• **EXERCISE DESCRIPTION**:
Give the listing again in full, matching it character for character.

• **PROVIDED MATERIAL**:
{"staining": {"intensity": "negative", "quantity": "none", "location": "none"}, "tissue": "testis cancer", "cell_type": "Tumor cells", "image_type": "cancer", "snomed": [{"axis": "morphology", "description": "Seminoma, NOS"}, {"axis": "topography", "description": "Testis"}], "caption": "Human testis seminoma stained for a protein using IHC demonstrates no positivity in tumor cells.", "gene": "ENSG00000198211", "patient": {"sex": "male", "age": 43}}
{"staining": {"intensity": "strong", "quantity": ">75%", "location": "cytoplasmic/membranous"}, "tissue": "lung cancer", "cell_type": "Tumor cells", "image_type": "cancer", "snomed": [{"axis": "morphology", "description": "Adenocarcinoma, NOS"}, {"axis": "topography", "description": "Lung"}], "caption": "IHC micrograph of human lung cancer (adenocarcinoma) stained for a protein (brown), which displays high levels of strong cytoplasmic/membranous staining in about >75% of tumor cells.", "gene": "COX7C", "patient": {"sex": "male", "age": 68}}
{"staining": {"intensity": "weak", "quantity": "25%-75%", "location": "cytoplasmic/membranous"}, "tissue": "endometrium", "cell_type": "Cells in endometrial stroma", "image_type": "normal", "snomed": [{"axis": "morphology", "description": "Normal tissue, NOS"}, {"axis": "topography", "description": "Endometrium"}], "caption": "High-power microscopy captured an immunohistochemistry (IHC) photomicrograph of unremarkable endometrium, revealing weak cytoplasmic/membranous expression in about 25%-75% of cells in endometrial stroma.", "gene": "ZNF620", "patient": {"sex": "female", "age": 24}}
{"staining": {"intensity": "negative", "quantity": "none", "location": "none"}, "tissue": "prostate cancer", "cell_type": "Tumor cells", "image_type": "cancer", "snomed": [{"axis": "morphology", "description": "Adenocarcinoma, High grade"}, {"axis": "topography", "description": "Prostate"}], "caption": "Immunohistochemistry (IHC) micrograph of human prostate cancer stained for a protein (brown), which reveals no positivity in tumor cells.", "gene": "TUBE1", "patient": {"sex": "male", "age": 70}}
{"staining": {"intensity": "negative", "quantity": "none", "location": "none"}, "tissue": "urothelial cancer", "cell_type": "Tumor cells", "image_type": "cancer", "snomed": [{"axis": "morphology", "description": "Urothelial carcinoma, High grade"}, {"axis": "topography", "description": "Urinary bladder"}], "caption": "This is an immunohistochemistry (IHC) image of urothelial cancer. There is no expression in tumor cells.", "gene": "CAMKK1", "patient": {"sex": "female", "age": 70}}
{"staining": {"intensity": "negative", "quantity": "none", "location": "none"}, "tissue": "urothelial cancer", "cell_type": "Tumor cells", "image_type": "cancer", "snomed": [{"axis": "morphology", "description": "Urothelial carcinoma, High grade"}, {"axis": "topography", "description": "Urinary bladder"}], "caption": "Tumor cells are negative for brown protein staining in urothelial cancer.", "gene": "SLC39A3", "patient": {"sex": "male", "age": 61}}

• **WORKED SOLUTION**:
{"staining": {"intensity": "negative", "quantity": "none", "location": "none"}, "tissue": "testis cancer", "cell_type": "Tumor cells", "image_type": "cancer", "snomed": [{"axis": "morphology", "description": "Seminoma, NOS"}, {"axis": "topography", "description": "Testis"}], "caption": "Human testis seminoma stained for a protein using IHC demonstrates no positivity in tumor cells.", "gene": "ENSG00000198211", "patient": {"sex": "male", "age": 43}}
{"staining": {"intensity": "strong", "quantity": ">75%", "location": "cytoplasmic/membranous"}, "tissue": "lung cancer", "cell_type": "Tumor cells", "image_type": "cancer", "snomed": [{"axis": "morphology", "description": "Adenocarcinoma, NOS"}, {"axis": "topography", "description": "Lung"}], "caption": "IHC micrograph of human lung cancer (adenocarcinoma) stained for a protein (brown), which displays high levels of strong cytoplasmic/membranous staining in about >75% of tumor cells.", "gene": "COX7C", "patient": {"sex": "male", "age": 68}}
{"staining": {"intensity": "weak", "quantity": "25%-75%", "location": "cytoplasmic/membranous"}, "tissue": "endometrium", "cell_type": "Cells in endometrial stroma", "image_type": "normal", "snomed": [{"axis": "morphology", "description": "Normal tissue, NOS"}, {"axis": "topography", "description": "Endometrium"}], "caption": "High-power microscopy captured an immunohistochemistry (IHC) photomicrograph of unremarkable endometrium, revealing weak cytoplasmic/membranous expression in about 25%-75% of cells in endometrial stroma.", "gene": "ZNF620", "patient": {"sex": "female", "age": 24}}
{"staining": {"intensity": "negative", "quantity": "none", "location": "none"}, "tissue": "prostate cancer", "cell_type": "Tumor cells", "image_type": "cancer", "snomed": [{"axis": "morphology", "description": "Adenocarcinoma, High grade"}, {"axis": "topography", "description": "Prostate"}], "caption": "Immunohistochemistry (IHC) micrograph of human prostate cancer stained for a protein (brown), which reveals no positivity in tumor cells.", "gene": "TUBE1", "patient": {"sex": "male", "age": 70}}
{"staining": {"intensity": "negative", "quantity": "none", "location": "none"}, "tissue": "urothelial cancer", "cell_type": "Tumor cells", "image_type": "cancer", "snomed": [{"axis": "morphology", "description": "Urothelial carcinoma, High grade"}, {"axis": "topography", "description": "Urinary bladder"}], "caption": "This is an immunohistochemistry (IHC) image of urothelial cancer. There is no expression in tumor cells.", "gene": "CAMKK1", "patient": {"sex": "female", "age": 70}}
{"staining": {"intensity": "negative", "quantity": "none", "location": "none"}, "tissue": "urothelial cancer", "cell_type": "Tumor cells", "image_type": "cancer", "snomed": [{"axis": "morphology", "description": "Urothelial carcinoma, High grade"}, {"axis": "topography", "description": "Urinary bladder"}], "caption": "Tumor cells are negative for brown protein staining in urothelial cancer.", "gene": "SLC39A3", "patient": {"sex": "male", "age": 61}}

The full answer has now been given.